■ Exercise
Copy the forum post below in full, word for word.

■ Reading passage
/---

PostPosted: Fri Feb 14, 2003 7:10 pm    Post subject: Reply with quote

Yeah, they are real pigs, aren't they?

They disgust me with the way they throw their garbage on the ground.

They throw their trash on the ground without even thinking about it. I watched one guy walk out of a convenience store today and casually throw his cigarette package wrapping on the ground, along with the tin foil. I asked him why he did that, pointing to the garbage at his feet and he just shrugged his shoulders and then rode away on his scooter.

Saw the same thing on on Thursday night. Guy buys a note book. Walks out of the store, sits on a bench, unwraps the book and just drops all of the plastic on the ground! I couldn't belive it!



[quote]it has taught me that I can be a person I NEVER wanted to be: cold, ruthless, mean-spirited and delighted at screwing over someone whom I thought would do the same to me. [/quote]

I agree with this quote.

I can't believe how dishonest they can be. I went into work and asked for my January pay. The owner said that she had just got back from Hong Kong and didn't have any money. Bullshit!! I told her I wouldn't teach until I got paid for January. Pay day was on February 6th and I demanded my money. Well, she caughed up the money and I went in to teach. They would rip you off in a heart beat and I definitely don't trust them with money. They almost have to have something hanging over them to make them pay you on time. Very tough and go.

\---

■ Dataset entries
/---

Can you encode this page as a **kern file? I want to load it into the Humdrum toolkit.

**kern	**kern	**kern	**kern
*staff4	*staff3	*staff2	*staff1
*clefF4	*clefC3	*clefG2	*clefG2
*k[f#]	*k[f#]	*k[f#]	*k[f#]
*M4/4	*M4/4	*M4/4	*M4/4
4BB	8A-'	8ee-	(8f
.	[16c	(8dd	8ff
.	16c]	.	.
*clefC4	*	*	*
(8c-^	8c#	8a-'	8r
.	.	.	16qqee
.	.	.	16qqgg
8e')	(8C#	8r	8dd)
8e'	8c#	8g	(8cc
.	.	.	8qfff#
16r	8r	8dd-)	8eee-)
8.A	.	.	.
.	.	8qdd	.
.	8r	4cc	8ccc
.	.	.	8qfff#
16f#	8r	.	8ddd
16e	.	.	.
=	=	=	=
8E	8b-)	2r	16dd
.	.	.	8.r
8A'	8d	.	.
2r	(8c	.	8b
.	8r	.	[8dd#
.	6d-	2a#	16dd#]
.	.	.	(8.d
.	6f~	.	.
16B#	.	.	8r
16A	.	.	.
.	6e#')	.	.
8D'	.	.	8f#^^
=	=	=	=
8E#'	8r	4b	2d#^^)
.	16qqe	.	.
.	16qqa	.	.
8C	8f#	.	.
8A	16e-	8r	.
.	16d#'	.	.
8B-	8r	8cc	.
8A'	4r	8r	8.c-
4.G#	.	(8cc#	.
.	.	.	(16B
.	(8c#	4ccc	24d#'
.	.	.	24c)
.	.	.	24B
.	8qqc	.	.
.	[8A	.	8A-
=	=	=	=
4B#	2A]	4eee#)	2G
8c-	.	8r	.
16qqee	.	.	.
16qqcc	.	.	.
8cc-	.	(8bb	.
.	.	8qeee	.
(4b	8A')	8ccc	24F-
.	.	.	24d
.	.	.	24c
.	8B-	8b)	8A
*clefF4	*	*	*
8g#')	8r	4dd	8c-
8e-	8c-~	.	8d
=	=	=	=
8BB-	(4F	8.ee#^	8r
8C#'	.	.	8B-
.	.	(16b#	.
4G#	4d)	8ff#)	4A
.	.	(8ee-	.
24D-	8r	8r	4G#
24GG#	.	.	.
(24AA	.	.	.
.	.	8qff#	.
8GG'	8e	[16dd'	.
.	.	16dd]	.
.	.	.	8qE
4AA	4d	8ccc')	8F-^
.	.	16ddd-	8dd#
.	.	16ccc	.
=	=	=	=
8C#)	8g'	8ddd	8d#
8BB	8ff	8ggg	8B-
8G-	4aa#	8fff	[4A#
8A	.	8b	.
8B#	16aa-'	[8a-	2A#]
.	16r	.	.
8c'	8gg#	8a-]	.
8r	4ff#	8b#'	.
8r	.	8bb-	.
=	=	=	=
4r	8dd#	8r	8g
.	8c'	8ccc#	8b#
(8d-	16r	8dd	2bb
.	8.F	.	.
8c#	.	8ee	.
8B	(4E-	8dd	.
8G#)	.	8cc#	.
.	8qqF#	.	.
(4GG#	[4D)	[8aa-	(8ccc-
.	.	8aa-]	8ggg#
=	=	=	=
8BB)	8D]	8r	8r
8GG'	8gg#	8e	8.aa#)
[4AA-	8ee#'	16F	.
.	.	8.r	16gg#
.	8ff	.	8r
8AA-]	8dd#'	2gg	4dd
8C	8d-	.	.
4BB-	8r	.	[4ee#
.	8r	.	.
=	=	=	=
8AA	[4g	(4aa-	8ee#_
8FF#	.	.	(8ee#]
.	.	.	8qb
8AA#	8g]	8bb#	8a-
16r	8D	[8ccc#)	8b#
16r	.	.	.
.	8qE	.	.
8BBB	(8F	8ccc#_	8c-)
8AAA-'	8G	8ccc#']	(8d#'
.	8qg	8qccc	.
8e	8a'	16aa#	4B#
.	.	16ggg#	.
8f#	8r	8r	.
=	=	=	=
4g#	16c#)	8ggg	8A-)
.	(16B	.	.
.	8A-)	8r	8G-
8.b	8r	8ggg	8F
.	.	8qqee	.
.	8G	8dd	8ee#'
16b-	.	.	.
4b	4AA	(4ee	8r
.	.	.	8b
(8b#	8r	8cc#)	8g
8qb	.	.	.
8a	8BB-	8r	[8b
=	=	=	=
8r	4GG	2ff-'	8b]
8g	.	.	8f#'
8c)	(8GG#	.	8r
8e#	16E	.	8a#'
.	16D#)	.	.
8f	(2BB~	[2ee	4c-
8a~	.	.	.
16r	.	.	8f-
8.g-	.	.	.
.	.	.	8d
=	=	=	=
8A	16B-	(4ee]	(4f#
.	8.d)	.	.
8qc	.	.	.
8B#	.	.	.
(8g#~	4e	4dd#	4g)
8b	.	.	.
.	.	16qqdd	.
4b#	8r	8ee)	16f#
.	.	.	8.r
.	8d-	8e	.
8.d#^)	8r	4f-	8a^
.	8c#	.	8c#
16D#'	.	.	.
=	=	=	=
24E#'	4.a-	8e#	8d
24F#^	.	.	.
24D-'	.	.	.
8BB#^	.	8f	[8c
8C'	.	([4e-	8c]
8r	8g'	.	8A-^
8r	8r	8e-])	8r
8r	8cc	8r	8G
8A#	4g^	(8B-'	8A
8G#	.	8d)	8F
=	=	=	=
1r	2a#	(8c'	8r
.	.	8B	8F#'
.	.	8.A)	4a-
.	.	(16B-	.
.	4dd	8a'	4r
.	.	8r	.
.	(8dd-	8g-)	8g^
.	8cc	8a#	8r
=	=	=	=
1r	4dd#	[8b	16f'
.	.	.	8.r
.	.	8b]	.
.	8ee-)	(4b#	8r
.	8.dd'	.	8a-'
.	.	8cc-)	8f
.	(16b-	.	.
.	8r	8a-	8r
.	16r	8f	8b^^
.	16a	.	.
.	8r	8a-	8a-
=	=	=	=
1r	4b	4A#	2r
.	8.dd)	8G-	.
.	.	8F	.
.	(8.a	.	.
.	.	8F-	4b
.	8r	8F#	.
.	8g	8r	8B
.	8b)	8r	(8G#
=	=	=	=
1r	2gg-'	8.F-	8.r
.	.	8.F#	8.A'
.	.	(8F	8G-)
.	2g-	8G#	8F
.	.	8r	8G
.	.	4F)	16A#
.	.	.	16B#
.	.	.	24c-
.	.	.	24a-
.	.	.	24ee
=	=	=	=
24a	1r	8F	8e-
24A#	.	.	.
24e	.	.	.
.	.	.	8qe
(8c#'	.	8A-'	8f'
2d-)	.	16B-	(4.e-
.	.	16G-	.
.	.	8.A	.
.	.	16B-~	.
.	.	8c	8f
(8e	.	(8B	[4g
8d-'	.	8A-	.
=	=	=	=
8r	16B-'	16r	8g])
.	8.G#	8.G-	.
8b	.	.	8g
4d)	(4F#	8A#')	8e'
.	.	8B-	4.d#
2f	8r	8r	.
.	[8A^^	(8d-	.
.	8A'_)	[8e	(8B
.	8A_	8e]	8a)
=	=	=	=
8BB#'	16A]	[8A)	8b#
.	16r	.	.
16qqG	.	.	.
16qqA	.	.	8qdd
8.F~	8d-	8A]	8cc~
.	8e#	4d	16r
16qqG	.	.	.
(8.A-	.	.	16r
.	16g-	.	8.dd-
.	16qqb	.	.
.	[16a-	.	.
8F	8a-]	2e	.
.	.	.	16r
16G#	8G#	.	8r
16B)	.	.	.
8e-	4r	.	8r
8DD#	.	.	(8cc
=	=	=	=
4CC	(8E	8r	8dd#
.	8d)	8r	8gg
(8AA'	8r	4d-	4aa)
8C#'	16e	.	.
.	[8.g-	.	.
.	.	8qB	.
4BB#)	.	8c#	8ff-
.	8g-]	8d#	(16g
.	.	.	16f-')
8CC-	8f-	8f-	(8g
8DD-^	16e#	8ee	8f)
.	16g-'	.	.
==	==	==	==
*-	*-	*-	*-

\---

■ Exercise result
PostPosted: Fri Feb 14, 2003 7:10 pm    Post subject: Reply with quote

Yeah, they are real pigs, aren't they?

They disgust me with the way they throw their garbage on the ground.

They throw their trash on the ground without even thinking about it. I watched one guy walk out of a convenience store today and casually throw his cigarette package wrapping on the ground, along with the tin foil. I asked him why he did that, pointing to the garbage at his feet and he just shrugged his shoulders and then rode away on his scooter.

Saw the same thing on on Thursday night. Guy buys a note book. Walks out of the store, sits on a bench, unwraps the book and just drops all of the plastic on the ground! I couldn't belive it!



[quote]it has taught me that I can be a person I NEVER wanted to be: cold, ruthless, mean-spirited and delighted at screwing over someone whom I thought would do the same to me. [/quote]

I agree with this quote.

I can't believe how dishonest they can be. I went into work and asked for my January pay. The owner said that she had just got back from Hong Kong and didn't have any money. Bullshit!! I told her I wouldn't teach until I got paid for January. Pay day was on February 6th and I demanded my money. Well, she caughed up the money and I went in to teach. They would rip you off in a heart beat and I definitely don't trust them with money. They almost have to have something hanging over them to make them pay you on time. Very tough and go.